**Kaynak metin**
┄┄┄┄┄┄
Bebek doğduğunda bunu Allah’ın bereketi olarak kabul eden Süryani aileleri, doğum yapan kadını ve ailesini tebrike gelirler. Bir hafta sonra papaz yeni doğan bebeğin evine gider, vaftizden önce başında hem iyileşmesi hem de onu dünyaya getiren anası için uzun bir dua okur ve isim verir. Vaftiz en kısa zamanda olmalıdır çünkü dünyaya gelen bir bebek, her ne kadar Hıristiyan bir ana babadan doğmuşsa da vaftiz edilmediği sürece Hıristiyan kabul edilmez. Vaftiz edilmeyen böyle bir bebeğin kilisede yeri yoktur. Vaftiz töreni bir saat kadar devam eder. Ona kefil ve vekil olanın vaftizden sonra taşıması gereklidir. Böylece bebek Hıristiyan olmuş, asli günahtan arınmış ve kutsal bir ömür geçirmesi için hayata hazırlanmıştır. Öz ana-baba çocuğun ruhsal eğitimiyle ilgilenmeyecek olursa, ona vekil olan kişi babası olur. Çünkü vaftiz babası veya kirve denilen kişi ona bir kardeş ve baba olmuş demektir. Ona gereken eğitimi vermesi gereklidir (Akyüz, 60).
┄┄┄┄┄┄
**Görev listesi**
1) Süryani vaftiziyle ilgili metne göre vaftiz töreni ne kadar sürer?
2) Satırlar arasında "phylum: Rhodophyta" ifadesini içeren satırdan başlayıp "scientific name: Bombus griseocollis" ifadesini içeren satıra kadar, iki uç da dahil olmak üzere, boş satırları çıkararak numaralı bir liste olarak düzenleyin.
Metin ile satırlar birbirinden farklı kaynaklardan alınmıştır.

**Verilen satırlar**
┄┄┄┄┄┄
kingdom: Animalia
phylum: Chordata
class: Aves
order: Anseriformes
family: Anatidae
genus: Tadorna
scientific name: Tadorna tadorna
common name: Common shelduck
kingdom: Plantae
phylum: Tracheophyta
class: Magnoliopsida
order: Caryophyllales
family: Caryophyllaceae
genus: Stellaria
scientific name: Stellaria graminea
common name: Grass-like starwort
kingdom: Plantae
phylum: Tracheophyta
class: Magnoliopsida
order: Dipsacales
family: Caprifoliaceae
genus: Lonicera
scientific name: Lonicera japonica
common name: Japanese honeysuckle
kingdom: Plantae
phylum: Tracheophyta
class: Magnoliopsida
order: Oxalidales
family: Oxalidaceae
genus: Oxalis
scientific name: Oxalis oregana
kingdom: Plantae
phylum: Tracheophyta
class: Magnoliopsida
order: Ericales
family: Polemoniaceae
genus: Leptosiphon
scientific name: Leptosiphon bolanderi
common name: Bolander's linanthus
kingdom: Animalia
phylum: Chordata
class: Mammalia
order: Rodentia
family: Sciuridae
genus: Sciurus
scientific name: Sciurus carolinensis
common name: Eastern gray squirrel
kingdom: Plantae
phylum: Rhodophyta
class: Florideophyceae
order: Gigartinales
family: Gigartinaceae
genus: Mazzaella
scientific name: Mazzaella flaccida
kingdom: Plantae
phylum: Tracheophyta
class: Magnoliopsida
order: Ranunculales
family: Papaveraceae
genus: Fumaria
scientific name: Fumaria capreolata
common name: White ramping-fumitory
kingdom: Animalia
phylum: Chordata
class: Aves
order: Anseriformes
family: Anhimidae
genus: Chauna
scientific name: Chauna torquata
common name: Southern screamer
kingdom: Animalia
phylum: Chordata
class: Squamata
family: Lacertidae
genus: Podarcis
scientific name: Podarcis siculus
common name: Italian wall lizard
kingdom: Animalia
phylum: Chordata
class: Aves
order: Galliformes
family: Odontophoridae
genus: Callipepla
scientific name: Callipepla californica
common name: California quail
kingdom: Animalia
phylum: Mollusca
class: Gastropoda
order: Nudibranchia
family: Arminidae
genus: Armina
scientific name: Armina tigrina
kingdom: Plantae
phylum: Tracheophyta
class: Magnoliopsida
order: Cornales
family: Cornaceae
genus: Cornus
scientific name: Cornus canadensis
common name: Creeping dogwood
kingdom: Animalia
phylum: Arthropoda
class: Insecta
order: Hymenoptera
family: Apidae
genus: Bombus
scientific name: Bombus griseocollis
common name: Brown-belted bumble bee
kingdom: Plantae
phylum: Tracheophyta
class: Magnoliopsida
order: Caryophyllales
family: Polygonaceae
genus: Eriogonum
┄┄┄┄┄┄
**Çözümler**
1) Vaftiz töreni bir saat kadar sürer.

2)
1. phylum: Rhodophyta
2. class: Florideophyceae
3. order: Gigartinales
4. family: Gigartinaceae
5. genus: Mazzaella
6. scientific name: Mazzaella flaccida
7. kingdom: Plantae
8. phylum: Tracheophyta
9. class: Magnoliopsida
10. order: Ranunculales
11. family: Papaveraceae
12. genus: Fumaria
13. scientific name: Fumaria capreolata
14. common name: White ramping-fumitory
15. kingdom: Animalia
16. phylum: Chordata
17. class: Aves
18. order: Anseriformes
19. family: Anhimidae
20. genus: Chauna
21. scientific name: Chauna torquata
22. common name: Southern screamer
23. kingdom: Animalia
24. phylum: Chordata
25. class: Squamata
26. family: Lacertidae
27. genus: Podarcis
28. scientific name: Podarcis siculus
29. common name: Italian wall lizard
30. kingdom: Animalia
31. phylum: Chordata
32. class: Aves
33. order: Galliformes
34. family: Odontophoridae
35. genus: Callipepla
36. scientific name: Callipepla californica
37. common name: California quail
38. kingdom: Animalia
39. phylum: Mollusca
40. class: Gastropoda
41. order: Nudibranchia
42. family: Arminidae
43. genus: Armina
44. scientific name: Armina tigrina
45. kingdom: Plantae
46. phylum: Tracheophyta
47. class: Magnoliopsida
48. order: Cornales
49. family: Cornaceae
50. genus: Cornus
51. scientific name: Cornus canadensis
52. common name: Creeping dogwood
53. kingdom: Animalia
54. phylum: Arthropoda
55. class: Insecta
56. order: Hymenoptera
57. family: Apidae
58. genus: Bombus
59. scientific name: Bombus griseocollis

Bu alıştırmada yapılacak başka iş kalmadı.